=== WORK INSTRUCTIONS ===
Retype the lines below without changing anything, but omit the pictures.

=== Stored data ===
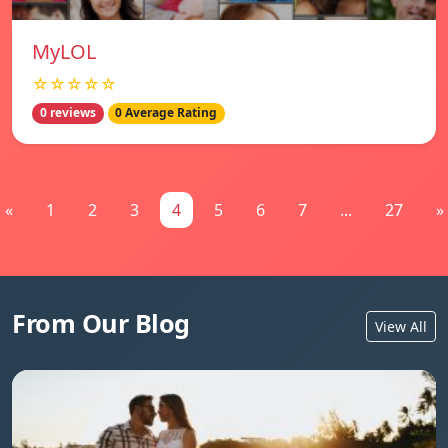
MyLOL
☆☆☆☆☆
0 reviews
0 Average Rating
«
1
2
3
4
5
6
7
...
27
»
From Our Blog
View All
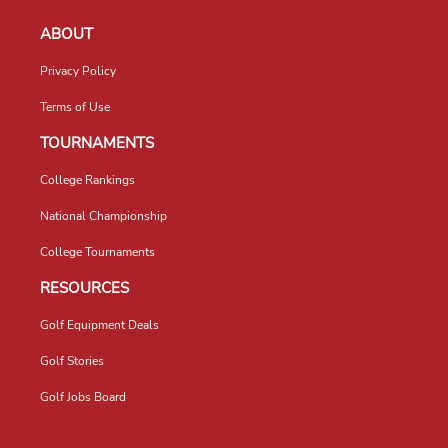
ABOUT
Privacy Policy
Terms of Use
TOURNAMENTS
College Rankings
National Championship
College Tournaments
RESOURCES
Golf Equipment Deals
Golf Stories
Golf Jobs Board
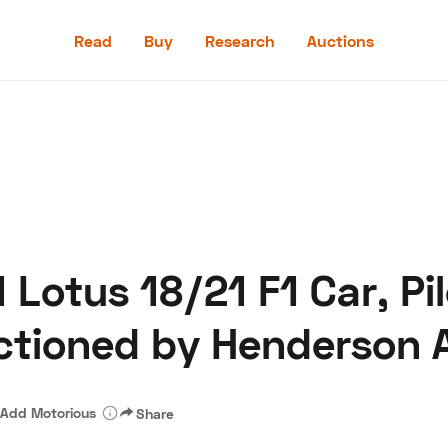
Read
Buy
Research
Auctions
Read
Buy
Research
Auctions
Lotus 18/21 F1 Car, Pil
aler
Speed Digital
Hagerty Classic Car Insurance
Terms
Priv
ctioned by Henderson 
Add Motorious
Share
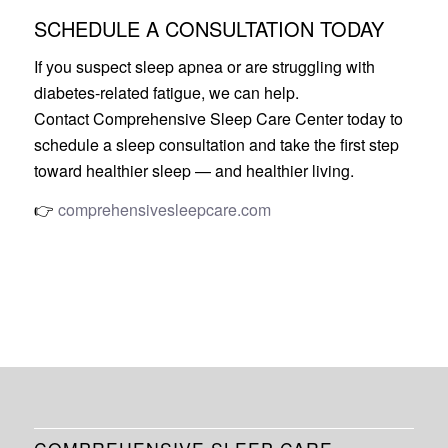
SCHEDULE A CONSULTATION TODAY
If you suspect sleep apnea or are struggling with
diabetes-related fatigue, we can help.
Contact Comprehensive Sleep Care Center today to
schedule a sleep consultation and take the first step
toward healthier sleep — and healthier living.
👉
comprehensivesleepcare.com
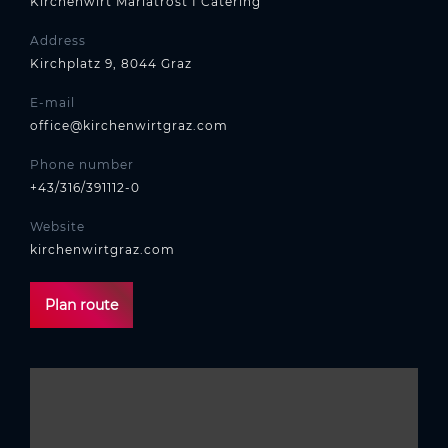
Kirchenwirt Mariatrost I Catering
Address
Kirchplatz 9, 8044 Graz
E-mail
office@kirchenwirtgraz.com
Phone number
+43/316/391112-0
Website
kirchenwirtgraz.com
Plan route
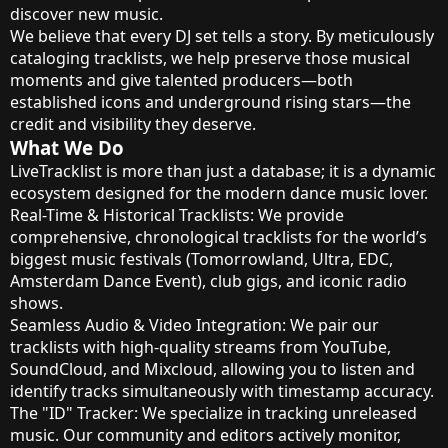
discover new music.
We believe that every DJ set tells a story. By meticulously
cataloging tracklists, we help preserve those musical
moments and give talented producers—both
established icons and underground rising stars—the
credit and visibility they deserve.
What We Do
LiveTracklist is more than just a database; it is a dynamic
ecosystem designed for the modern dance music lover.
Real-Time & Historical Tracklists: We provide
comprehensive, chronological tracklists for the world’s
biggest music festivals (Tomorrowland, Ultra, EDC,
Amsterdam Dance Event), club gigs, and iconic radio
shows.
Seamless Audio & Video Integration: We pair our
tracklists with high-quality streams from YouTube,
SoundCloud, and Mixcloud, allowing you to listen and
identify tracks simultaneously with timestamp accuracy.
The "ID" Tracker: We specialize in tracking unreleased
music. Our community and editors actively monitor,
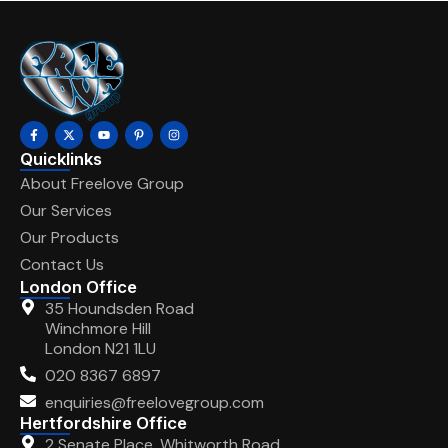
Quicklinks
About Freelove Group
Our Services
Our Products
Contact Us
London Office
35 Houndsden Road
Winchmore Hill
London N21 1LU
020 8367 6897
enquiries@freelovegroup.com
Hertfordshire Office
2 Senate Place, Whitworth Road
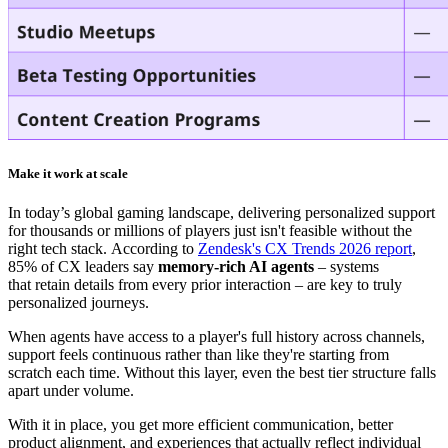
Make it work at scale
In today’s global gaming landscape, delivering personalized support
for thousands or millions of players just
isn't feasible without the
right tech stack
.
According to
Zendesk's CX Trends 2026 report
,
85% of CX leaders say
memory-rich AI agents
– systems
that retain details from every prior interaction – are key to truly
personalized journeys.
When agents have access to a player's full history across channels,
support feels continuous rather than like they're starting from
scratch each time. Without this layer, even the best tier structure falls
apart under volume.
With it in place, you get more efficient communication, better
product alignment, and experiences that actually reflect individual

=== EXPECTED ANSWER ===
MyLOL
☆☆☆☆☆
0 reviews
0 Average Rating
«
1
2
3
4
5
6
7
...
27
»
From Our Blog
View All
ABOUT
Privacy Policy
Terms of Use
TOURNAMENTS
College Rankings
National Championship
College Tournaments
RESOURCES
Golf Equipment Deals
Golf Stories
Golf Jobs Board
Read
Buy
Research
Auctions
Read
Buy
Research
Auctions
Lotus 18/21 F1 Car, Pil
aler
Speed Digital
Hagerty Classic Car Insurance
Terms
Priv
ctioned by Henderson 
Add Motorious
Share
SCHEDULE A CONSULTATION TODAY
If you suspect sleep apnea or are struggling with
diabetes-related fatigue, we can help.
Contact Comprehensive Sleep Care Center today to
schedule a sleep consultation and take the first step
toward healthier sleep — and healthier living.
👉
comprehensivesleepcare.com
Kirchenwirt Mariatrost I Catering
Address
Kirchplatz 9, 8044 Graz
E-mail
office@kirchenwirtgraz.com
Phone number
+43/316/391112-0
Website
kirchenwirtgraz.com
Plan route
discover new music.
We believe that every DJ set tells a story. By meticulously
cataloging tracklists, we help preserve those musical
moments and give talented producers—both
established icons and underground rising stars—the
credit and visibility they deserve.
What We Do
LiveTracklist is more than just a database; it is a dynamic
ecosystem designed for the modern dance music lover.
Real-Time & Historical Tracklists: We provide
comprehensive, chronological tracklists for the world’s
biggest music festivals (Tomorrowland, Ultra, EDC,
Amsterdam Dance Event), club gigs, and iconic radio
shows.
Seamless Audio & Video Integration: We pair our
tracklists with high-quality streams from YouTube,
SoundCloud, and Mixcloud, allowing you to listen and
identify tracks simultaneously with timestamp accuracy.
The "ID" Tracker: We specialize in tracking unreleased
music. Our community and editors actively monitor,
Quicklinks
About Freelove Group
Our Services
Our Products
Contact Us
London Office
35 Houndsden Road
Winchmore Hill
London N21 1LU
020 8367 6897
enquiries@freelovegroup.com
Hertfordshire Office
2 Senate Place, Whitworth Road
Make it work at scale
In today’s global gaming landscape, delivering personalized support
for thousands or millions of players just
isn't feasible without the
right tech stack
.
According to
Zendesk's CX Trends 2026 report
,
85% of CX leaders say
memory-rich AI agents
– systems
that retain details from every prior interaction – are key to truly
personalized journeys.
When agents have access to a player's full history across channels,
support feels continuous rather than like they're starting from
scratch each time. Without this layer, even the best tier structure falls
apart under volume.
With it in place, you get more efficient communication, better
product alignment, and experiences that actually reflect individual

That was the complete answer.